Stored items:
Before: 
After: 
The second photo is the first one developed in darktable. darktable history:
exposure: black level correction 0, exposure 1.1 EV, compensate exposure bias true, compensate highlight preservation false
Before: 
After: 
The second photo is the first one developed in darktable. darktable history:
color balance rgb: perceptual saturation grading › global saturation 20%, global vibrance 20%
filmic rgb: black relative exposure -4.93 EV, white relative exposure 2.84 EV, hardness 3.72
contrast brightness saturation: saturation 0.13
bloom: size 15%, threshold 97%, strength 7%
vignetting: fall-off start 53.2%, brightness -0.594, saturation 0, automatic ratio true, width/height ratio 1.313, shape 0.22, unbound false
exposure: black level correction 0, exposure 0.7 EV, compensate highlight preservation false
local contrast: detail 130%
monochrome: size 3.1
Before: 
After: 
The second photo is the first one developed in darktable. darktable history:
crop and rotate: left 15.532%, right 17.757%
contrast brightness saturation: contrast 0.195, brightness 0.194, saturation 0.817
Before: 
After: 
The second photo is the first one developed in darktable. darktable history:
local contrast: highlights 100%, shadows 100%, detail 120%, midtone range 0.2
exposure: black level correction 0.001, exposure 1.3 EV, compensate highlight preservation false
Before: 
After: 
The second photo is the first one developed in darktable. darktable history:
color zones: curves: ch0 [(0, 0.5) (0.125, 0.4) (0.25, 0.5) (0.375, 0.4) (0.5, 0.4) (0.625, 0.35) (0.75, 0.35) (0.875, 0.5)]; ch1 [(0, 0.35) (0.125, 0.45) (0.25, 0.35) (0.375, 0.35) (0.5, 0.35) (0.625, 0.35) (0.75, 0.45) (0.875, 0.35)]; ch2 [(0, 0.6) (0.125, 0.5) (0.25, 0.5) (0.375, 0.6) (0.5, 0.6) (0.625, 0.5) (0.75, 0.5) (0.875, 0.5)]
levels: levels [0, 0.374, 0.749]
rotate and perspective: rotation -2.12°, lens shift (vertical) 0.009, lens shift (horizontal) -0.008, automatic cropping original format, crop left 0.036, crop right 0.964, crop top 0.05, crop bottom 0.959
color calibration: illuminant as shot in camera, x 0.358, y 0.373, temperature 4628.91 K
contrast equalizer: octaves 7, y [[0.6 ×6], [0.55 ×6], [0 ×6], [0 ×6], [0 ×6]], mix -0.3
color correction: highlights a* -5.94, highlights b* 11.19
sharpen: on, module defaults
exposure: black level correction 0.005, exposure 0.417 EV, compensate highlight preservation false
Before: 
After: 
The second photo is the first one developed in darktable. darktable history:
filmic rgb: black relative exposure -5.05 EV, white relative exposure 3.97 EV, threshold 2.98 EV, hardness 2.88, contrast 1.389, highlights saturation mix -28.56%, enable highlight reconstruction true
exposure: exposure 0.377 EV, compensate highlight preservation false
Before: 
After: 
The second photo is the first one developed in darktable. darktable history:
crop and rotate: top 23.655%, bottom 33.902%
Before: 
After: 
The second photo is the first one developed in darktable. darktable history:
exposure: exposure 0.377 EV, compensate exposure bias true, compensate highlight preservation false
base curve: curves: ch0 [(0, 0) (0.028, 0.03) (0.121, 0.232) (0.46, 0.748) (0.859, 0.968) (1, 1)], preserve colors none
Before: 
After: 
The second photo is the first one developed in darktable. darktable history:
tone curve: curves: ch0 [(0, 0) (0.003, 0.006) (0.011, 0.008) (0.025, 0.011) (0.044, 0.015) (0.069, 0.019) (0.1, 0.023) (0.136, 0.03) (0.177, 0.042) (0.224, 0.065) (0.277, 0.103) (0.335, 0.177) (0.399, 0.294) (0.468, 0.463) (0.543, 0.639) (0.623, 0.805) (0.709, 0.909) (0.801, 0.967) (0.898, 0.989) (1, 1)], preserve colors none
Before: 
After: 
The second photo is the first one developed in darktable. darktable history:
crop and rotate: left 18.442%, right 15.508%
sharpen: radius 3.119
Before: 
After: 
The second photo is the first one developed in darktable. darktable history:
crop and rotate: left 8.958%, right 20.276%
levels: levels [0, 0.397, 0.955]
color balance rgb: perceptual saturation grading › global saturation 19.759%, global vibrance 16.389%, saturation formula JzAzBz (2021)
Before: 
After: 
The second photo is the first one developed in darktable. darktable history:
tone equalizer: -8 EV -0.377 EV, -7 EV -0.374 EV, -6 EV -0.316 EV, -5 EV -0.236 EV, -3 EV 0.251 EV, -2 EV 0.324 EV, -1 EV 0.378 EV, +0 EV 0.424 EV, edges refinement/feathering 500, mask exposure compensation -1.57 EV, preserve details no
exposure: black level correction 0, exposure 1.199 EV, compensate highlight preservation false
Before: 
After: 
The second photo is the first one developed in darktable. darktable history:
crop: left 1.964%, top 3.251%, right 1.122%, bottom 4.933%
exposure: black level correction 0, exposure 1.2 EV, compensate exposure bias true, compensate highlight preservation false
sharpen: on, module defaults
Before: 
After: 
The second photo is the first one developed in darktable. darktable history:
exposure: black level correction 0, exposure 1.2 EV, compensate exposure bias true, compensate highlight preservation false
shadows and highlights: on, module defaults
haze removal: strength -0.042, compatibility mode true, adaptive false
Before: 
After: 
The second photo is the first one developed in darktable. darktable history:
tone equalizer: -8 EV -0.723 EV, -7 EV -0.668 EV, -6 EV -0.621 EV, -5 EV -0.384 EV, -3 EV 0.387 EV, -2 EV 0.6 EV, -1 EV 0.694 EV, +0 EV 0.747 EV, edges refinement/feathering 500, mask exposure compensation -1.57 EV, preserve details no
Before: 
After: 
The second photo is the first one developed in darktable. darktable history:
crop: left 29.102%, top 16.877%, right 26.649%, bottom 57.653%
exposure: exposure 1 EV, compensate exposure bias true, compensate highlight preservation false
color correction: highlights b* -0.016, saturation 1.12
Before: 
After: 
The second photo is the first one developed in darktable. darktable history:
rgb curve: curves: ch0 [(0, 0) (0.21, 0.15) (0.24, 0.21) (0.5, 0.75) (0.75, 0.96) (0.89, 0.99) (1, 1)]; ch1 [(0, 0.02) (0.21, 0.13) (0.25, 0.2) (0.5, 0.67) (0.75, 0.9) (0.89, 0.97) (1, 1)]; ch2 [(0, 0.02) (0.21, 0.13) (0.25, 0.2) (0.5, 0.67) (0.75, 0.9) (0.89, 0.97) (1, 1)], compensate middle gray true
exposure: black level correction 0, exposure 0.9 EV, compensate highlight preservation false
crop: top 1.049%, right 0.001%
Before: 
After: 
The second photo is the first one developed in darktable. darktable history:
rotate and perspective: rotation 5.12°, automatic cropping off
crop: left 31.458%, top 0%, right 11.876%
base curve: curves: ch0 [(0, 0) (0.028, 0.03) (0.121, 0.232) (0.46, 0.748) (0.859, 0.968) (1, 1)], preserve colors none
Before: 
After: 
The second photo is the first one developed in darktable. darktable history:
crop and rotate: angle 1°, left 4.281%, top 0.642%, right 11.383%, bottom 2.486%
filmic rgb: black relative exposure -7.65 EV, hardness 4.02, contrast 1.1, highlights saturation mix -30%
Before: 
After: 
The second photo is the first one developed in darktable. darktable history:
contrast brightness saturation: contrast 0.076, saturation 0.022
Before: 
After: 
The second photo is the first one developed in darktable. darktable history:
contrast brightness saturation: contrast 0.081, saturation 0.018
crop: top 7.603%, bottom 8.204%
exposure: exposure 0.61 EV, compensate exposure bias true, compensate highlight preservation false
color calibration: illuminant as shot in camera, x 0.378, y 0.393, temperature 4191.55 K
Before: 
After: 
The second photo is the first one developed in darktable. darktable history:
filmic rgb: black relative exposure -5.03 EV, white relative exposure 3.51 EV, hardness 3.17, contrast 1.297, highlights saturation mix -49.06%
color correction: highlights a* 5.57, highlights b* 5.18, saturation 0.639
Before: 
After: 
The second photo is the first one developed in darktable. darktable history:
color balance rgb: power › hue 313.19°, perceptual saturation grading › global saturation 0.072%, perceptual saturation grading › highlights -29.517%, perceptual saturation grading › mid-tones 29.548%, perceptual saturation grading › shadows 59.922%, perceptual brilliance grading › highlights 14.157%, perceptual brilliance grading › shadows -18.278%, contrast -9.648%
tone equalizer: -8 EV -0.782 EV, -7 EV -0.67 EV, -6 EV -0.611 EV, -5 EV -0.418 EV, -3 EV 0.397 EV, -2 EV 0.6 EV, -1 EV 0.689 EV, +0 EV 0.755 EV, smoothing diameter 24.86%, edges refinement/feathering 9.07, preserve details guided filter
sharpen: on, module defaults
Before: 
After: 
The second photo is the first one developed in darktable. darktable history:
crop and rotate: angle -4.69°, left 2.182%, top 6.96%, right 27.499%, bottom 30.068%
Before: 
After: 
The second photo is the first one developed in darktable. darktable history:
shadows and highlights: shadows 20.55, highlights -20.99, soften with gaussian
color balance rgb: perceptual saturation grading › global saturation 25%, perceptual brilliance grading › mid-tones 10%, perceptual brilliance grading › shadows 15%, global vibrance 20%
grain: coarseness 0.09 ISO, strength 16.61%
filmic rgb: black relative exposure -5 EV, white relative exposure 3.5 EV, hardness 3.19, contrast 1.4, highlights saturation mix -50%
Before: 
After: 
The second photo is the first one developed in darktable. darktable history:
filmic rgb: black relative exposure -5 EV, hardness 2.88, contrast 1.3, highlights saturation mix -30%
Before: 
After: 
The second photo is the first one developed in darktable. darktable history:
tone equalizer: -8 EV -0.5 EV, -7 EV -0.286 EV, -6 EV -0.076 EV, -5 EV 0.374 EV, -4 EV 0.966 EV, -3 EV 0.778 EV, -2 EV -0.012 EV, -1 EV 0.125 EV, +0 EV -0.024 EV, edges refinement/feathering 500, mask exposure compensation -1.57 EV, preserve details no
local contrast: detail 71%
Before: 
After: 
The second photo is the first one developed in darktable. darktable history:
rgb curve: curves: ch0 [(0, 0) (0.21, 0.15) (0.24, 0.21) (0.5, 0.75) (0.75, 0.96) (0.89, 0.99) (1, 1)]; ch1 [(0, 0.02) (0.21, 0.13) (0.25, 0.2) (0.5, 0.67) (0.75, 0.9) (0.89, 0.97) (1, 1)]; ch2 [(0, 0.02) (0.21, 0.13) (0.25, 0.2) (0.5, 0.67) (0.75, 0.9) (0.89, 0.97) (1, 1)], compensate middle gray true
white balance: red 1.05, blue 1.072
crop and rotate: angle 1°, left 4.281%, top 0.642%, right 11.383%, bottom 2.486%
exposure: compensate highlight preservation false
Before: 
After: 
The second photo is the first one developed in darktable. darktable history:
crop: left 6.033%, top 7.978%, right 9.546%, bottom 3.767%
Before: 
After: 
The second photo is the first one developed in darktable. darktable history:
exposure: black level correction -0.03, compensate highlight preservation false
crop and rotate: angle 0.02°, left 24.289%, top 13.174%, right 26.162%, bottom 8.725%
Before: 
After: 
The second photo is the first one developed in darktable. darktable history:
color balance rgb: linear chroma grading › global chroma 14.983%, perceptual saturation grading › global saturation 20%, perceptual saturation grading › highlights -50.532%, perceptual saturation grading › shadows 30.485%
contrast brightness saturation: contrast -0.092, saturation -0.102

What this task involves: Render the lines above, from the first one through the line containing "exposure: black level correction 0, exposure 1.1 EV, compensate", as a Markdown table with the columns "No." and "Line", leaving out any blank lines.

Exercise answer:
| No. | Line |
|---|---|
| 1 | Before:  |
| 2 | After:  |
| 3 | The second photo is the first one developed in darktable. darktable history: |
| 4 | exposure: black level correction 0, exposure 1.1 EV, compensate exposure bias true, compensate highlight preservation false |